History of too close and too many births was associated with higher odds of VAD. This is consistent with the understanding that repeated reproductive cycles deplete maternal store of nutrients (41). Previous studies in the developing world also reported the same. A study in Southern India reported a twofold increased risk of night-blindness among grand multiparas compared to nulliparas women (38). Studies in Cambodia (40) and Nepal (39) found 1.5 and 1.6 times higher risk of night-blindness respectively in women with 3 or more previous births compared to their counterparts.

VAD and ZD were positively associated in our study. Potential nutritional and non-nutritional confounders cannot explain the association as they had been statistically controlled. The association can be secondary to the influence of zinc on the metabolism of vitamin A (42). A study in pregnant rhesus monkeys concluded that, in the zinc-deficient groups, zinc affects vitamin A metabolism by altering the formation or release of holo-retinol-binding protein (43). Zinc supplementation trial in pregnant Nepalese women also suggested that zinc potentiates the effect of vitamin A in restoring night-vision among night-blind pregnant women with low initial serum zinc concentrations (44).

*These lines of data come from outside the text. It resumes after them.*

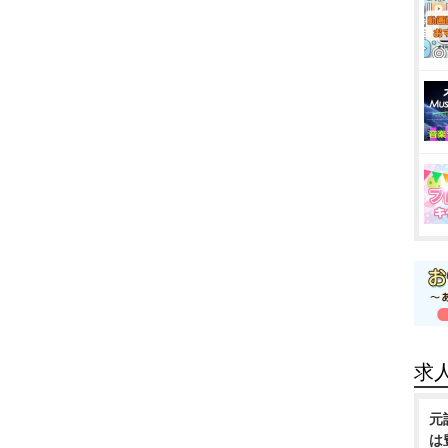
求
元
は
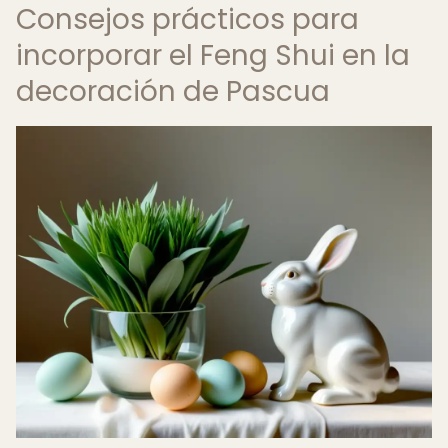
Consejos prácticos para
incorporar el Feng Shui en la
decoración de Pascua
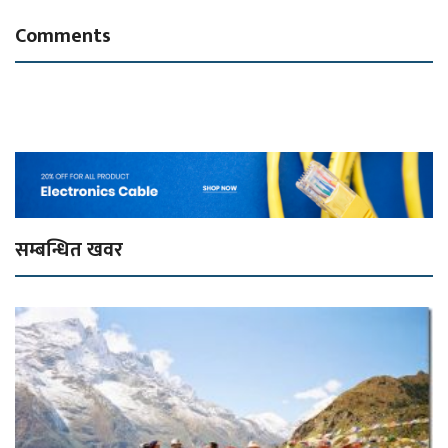
Comments
सम्बन्धित खवर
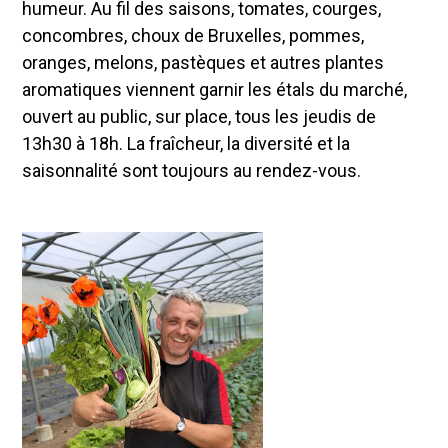
humeur. Au fil des saisons, tomates, courges,
concombres, choux de Bruxelles, pommes,
oranges, melons, pastèques et autres plantes
aromatiques viennent garnir les étals du marché,
ouvert au public, sur place, tous les jeudis de
13h30 à 18h. La fraîcheur, la diversité et la
saisonnalité sont toujours au rendez-vous.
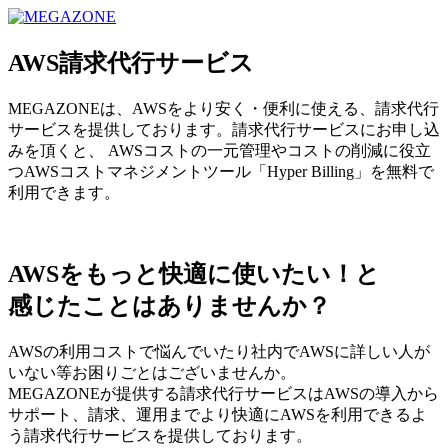
MEGAZONE JAPAN コーポレートサイト
AWS請求代行サービス
MEGAZONEは、AWSをより安く・便利に使える、請求代行
サービスを提供しております。請求代行サービスにお申し込
みを頂くと、 AWSコストの一元管理やコストの削減に役立
つAWSコストマネジメントツール「Hyper Billing」を無料で
利用できます。
AWSをもっと快適に使いたい！と
感じたことはありませんか？
AWSの利用コストで悩んでいたり社内でAWSに詳しい人が
いない等お困りごとはございませんか。
MEGAZONEが提供する請求代行サービスはAWSの導入から
サポート、請求、運用までより快適にAWSを利用できるよ
う請求代行サービスを提供しております。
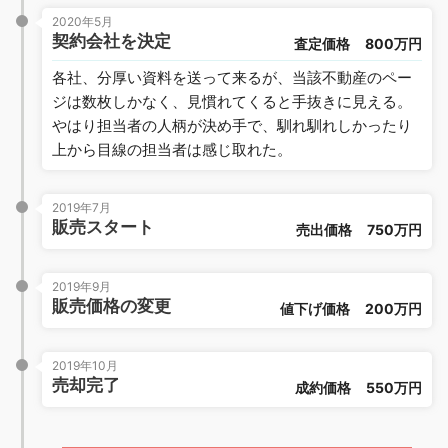
2020年5月
契約会社を決定
査定価格
800万円
各社、分厚い資料を送って来るが、当該不動産のペー
ジは数枚しかなく、見慣れてくると手抜きに見える。
やはり担当者の人柄が決め手で、馴れ馴れしかったり
上から目線の担当者は感じ取れた。
2019年7月
販売スタート
売出価格
750万円
2019年9月
販売価格の変更
値下げ価格
200万円
2019年10月
売却完了
成約価格
550万円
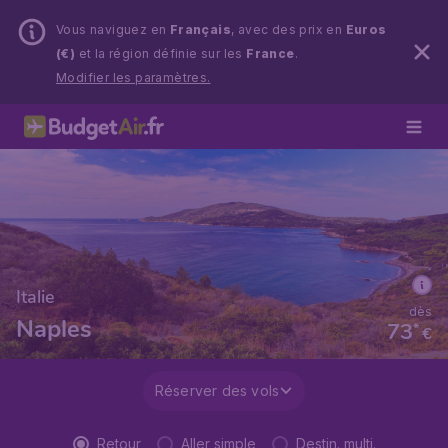
Vous naviguez en
Français
, avec des prix en
Euros
(€)
et la région définie sur les
France
.
Modifier les paramètres.
Italie
dès
Naples
73
*
€
Réserver des vols
Retour
Aller simple
Destin. multi.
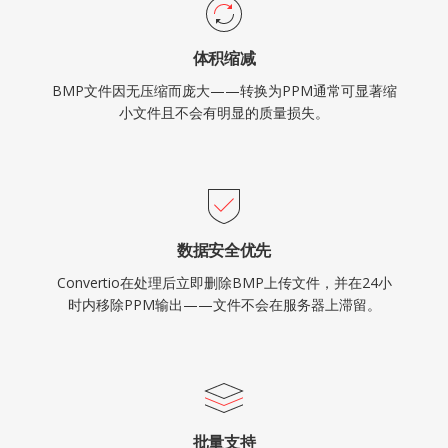
体积缩减
BMP文件因无压缩而庞大——转换为PPM通常可显著缩
小文件且不会有明显的质量损失。
数据安全优先
Convertio在处理后立即删除BMP上传文件，并在24小
时内移除PPM输出——文件不会在服务器上滞留。
批量支持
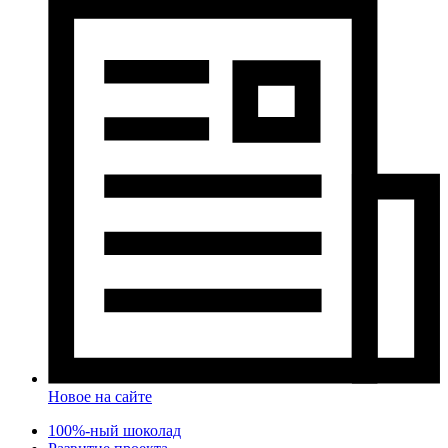
Новое на сайте
100%-ный шоколад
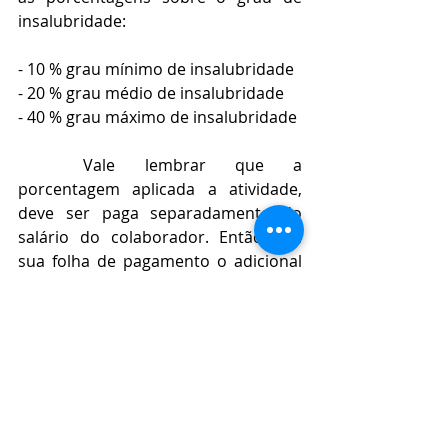
insalubridade:
- 10 % grau mínimo de insalubridade
- 20 % grau médio de insalubridade
- 40 % grau máximo de insalubridade 
	Vale lembrar que a 
porcentagem aplicada a atividade, 
deve ser paga separadamente do 
salário do colaborador. Então, em 
sua folha de pagamento o adicional 
constará como um valor à parte.
	Dessa forma, diante do 
exposto, depois de identificar os 
riscos da insalubridade aos 
trabalhadores, é muito importante a 
implementação de ações preventivas 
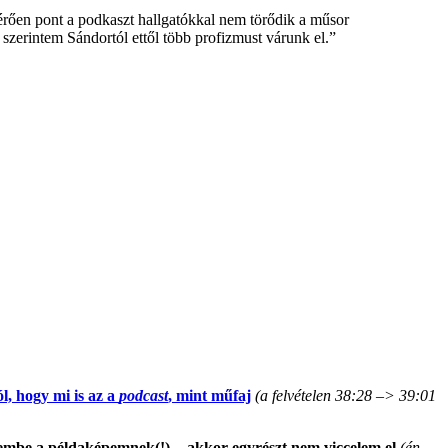
ltérően pont a podkaszt hallgatókkal nem törődik a műsor
 szerintem Sándortól ettől több profizmust várunk el.”
, hogy mi is az a
podcast
, mint műfaj
(a felvételen 38:28 –> 39:01
embe a példaképemnek(!) -, akkor egyrészt nem viccelem el
(én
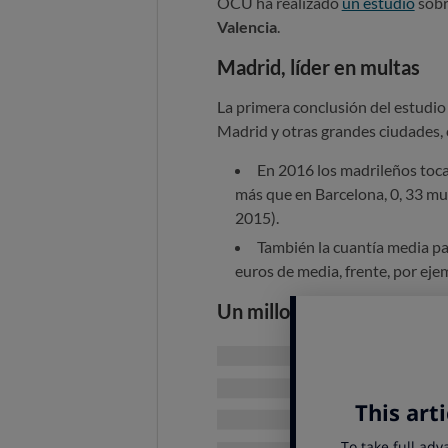
OCU ha realizado
un estudio
sobr
Valencia
.
Madrid, líder en multas
La primera conclusión del estudio 
Madrid y otras grandes ciudades,
En 2016 los madrileños toc
más que en Barcelona, 0, 33 mu
2015).
También la cuantía media p
euros de media, frente, por eje
Un millon de multas por a
La mayoría de las multas en el mu
zonas de estacionamiento regulado
cifra es algo inferior a la del añ
sanciones que dependen de cámaras
residentes, por rebasar semáforos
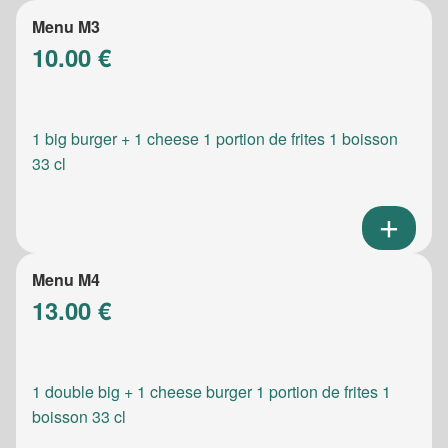
Menu M3
10.00 €
1 big burger + 1 cheese 1 portion de frites 1 boisson
33 cl
Menu M4
13.00 €
1 double big + 1 cheese burger 1 portion de frites 1
boisson 33 cl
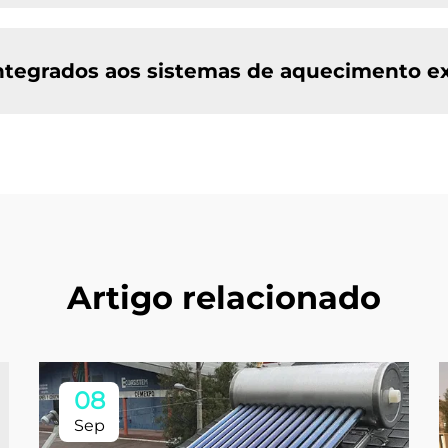
integrados aos sistemas de aquecimento e
Artigo relacionado
08
Sep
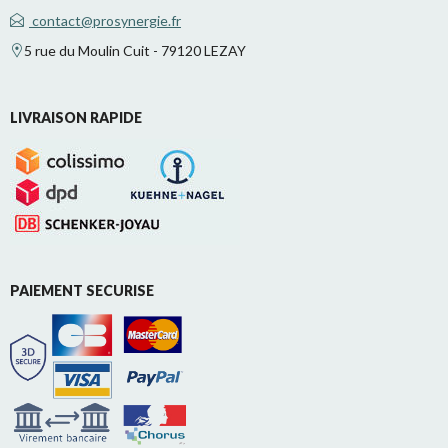
contact@prosynergie.fr
5 rue du Moulin Cuit - 79120 LEZAY
LIVRAISON RAPIDE
PAIEMENT SECURISE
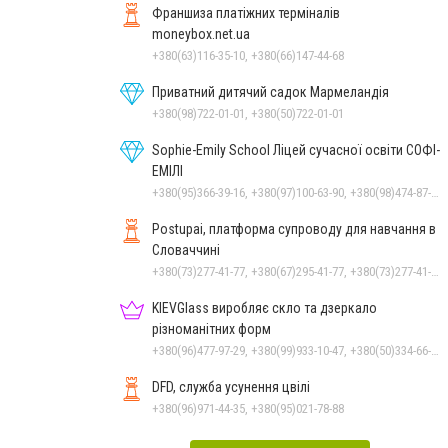
Франшиза платіжних терміналів
moneybox.net.ua
+380(63)116-35-10, +380(66)147-44-68
Приватний дитячий садок Мармеландія
+380(98)722-01-01, +380(50)722-01-01
Sophie-Emily School Ліцей сучасної освіти СОФІ-
ЕМІЛІ
+380(95)366-39-16, +380(97)100-63-90, +380(98)474-87-19
Postupai, платформа супроводу для навчання в
Словаччині
+380(73)277-41-77, +380(67)295-41-77, +380(73)277-41-77
KIEVGlass виробляє скло та дзеркало
різноманітних форм
+380(96)477-97-29, +380(99)933-10-47, +380(50)334-66-26, +380(98)553-52-66
DFD, служба усунення цвілі
+380(96)971-44-35, +380(95)021-78-88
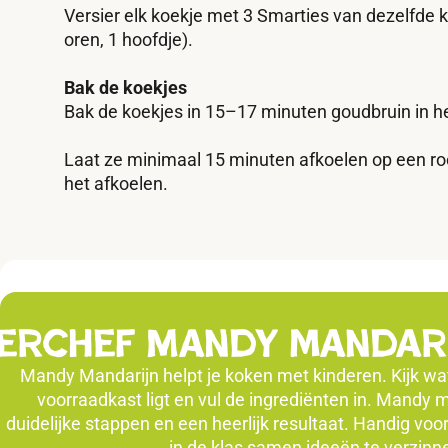
Versier elk koekje met 3 Smarties van dezelfde k
oren, 1 hoofdje).
Bak de koekjes
Bak de koekjes in 15–17 minuten goudbruin in h
Laat ze minimaal 15 minuten afkoelen op een roo
het afkoelen.
erchef Mandy mandar
Mandy Mandarijn helpt je koken met kinderen. Kijk wat 
voorraadkast ligt en vul de ingrediënten in. Mandy
duidelijke stappen en een heerlijk resultaat. Handig voo
in de klas samen ideeën te verzin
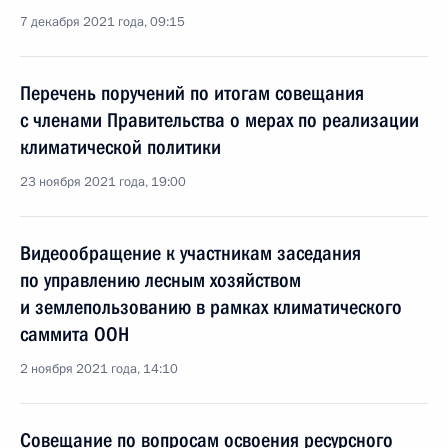
7 декабря 2021 года, 09:15
Перечень поручений по итогам совещания
с членами Правительства о мерах по реализации
климатической политики
23 ноября 2021 года, 19:00
Видеообращение к участникам заседания
по управлению лесным хозяйством
и землепользованию в рамках климатического
саммита ООН
2 ноября 2021 года, 14:10
Совещание по вопросам освоения ресурсного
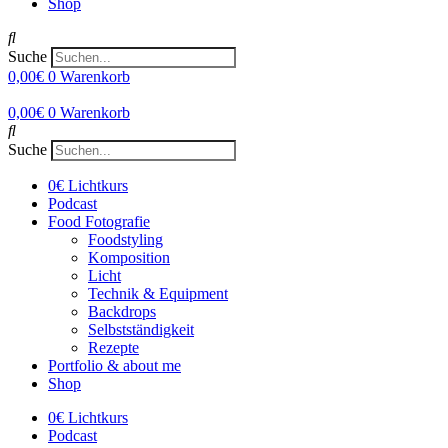
Shop
Suche
0,00
€
0
Warenkorb
0,00
€
0
Warenkorb
Suche
0€ Lichtkurs
Podcast
Food Fotografie
Foodstyling
Komposition
Licht
Technik & Equipment
Backdrops
Selbstständigkeit
Rezepte
Portfolio & about me
Shop
0€ Lichtkurs
Podcast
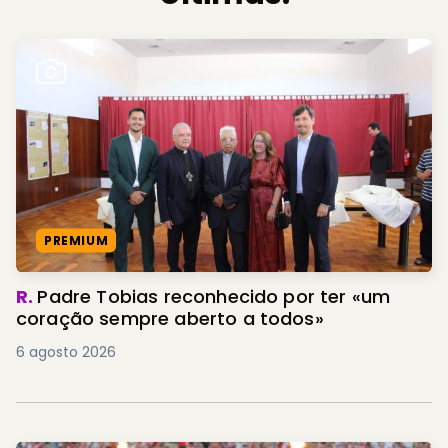
PREMIUM
R.
Padre Tobias reconhecido por ter «um
coração sempre aberto a todos»
6 agosto 2026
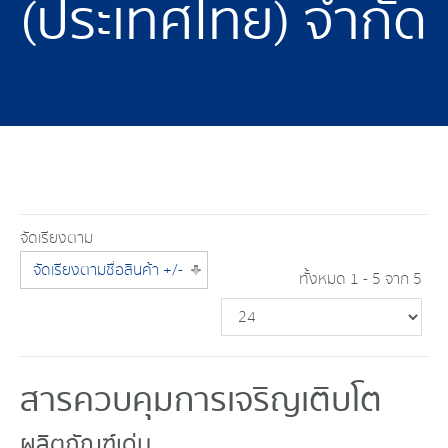
(ประเทศไทย) จำกัด
จัดเรียงตาม
จัดเรียงตามชื่อสินค้า +/-
ทั้งหมด 1 - 5 จาก 5
สารควบคุมการเจริญเติบโต
ผลิตภัณฑ์เด่น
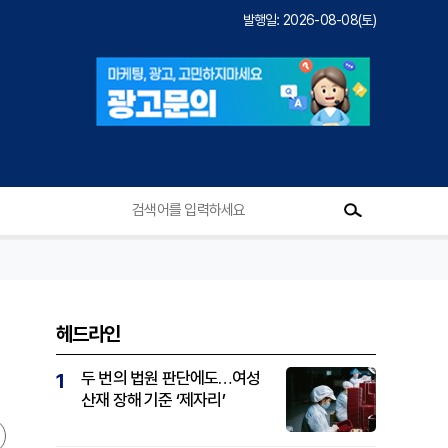
발행일: 2026-08-08(토)
헤드라인
두 번의 법원 판단에도…여성
1
산재 장해 기준 ‘제자리’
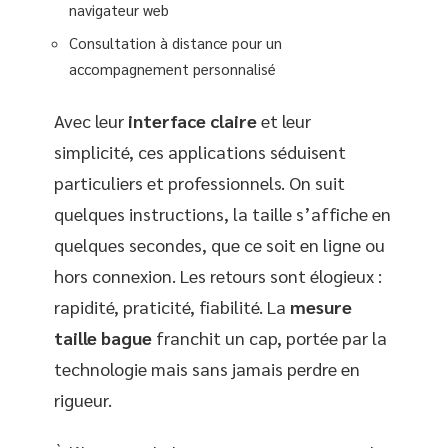
navigateur web
Consultation à distance pour un
accompagnement personnalisé
Avec leur
interface claire
et leur
simplicité, ces applications séduisent
particuliers et professionnels. On suit
quelques instructions, la taille s’affiche en
quelques secondes, que ce soit en ligne ou
hors connexion. Les retours sont élogieux :
rapidité, praticité, fiabilité. La
mesure
taille bague
franchit un cap, portée par la
technologie mais sans jamais perdre en
rigueur.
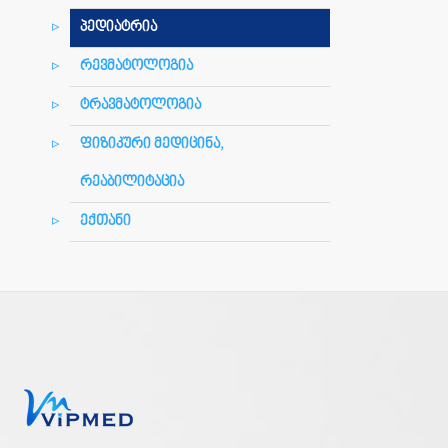
პედიატრია
რევმატოლოგია
ტრავმატოლოგია
ფიზიკური მედიცინა,
რეაბილიტაცია
ექთანი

Distance from the nearby health facility, prenatal nutrition education/counselling, and frequency of ANC were not associated with vitamin A status. This might be due to the reason that nutritional care is not well-integrated into maternity services. In addition, the provision of nutrition education might not be effective in the absence of concurrent livelihood promotion strategies.

Conclusions

The study was conducted in socioeconomically-disadvantaged and food-insecure locality. With a prevalence of 38%, VAD has severe degree of public-health significance in the area. Advanced gestational age was negatively associated with serum retinol level, indicating that there is a need for developing trimester-specific cutoff points for defining prenatal VAD. Elevated CRP, advanced age, inferior maternal socioeconomic status, dependence on poorly-diversified and plant source-based diets, zinc deficiency, and history of too close and too many births were pertinent risk factors of VAD. ANC and nutrition education were not potent enough in reducing the burden of VAD. VAD should be combated through improving diet diversity and expansion of family-planning services in the area. Socioeconomic empowerment of women would also have positive contribution. Nutritional care should be integrated into maternity services.

ACKNOWLEDGEMENTS

Special thanks go to all study subjects who volunteered to participate in the study. The authors acknowledge Addis Ababa University School of Public Health for funding the study and Ethiopian Health and Nutrition Research Institute for conducting the laboratory analyses.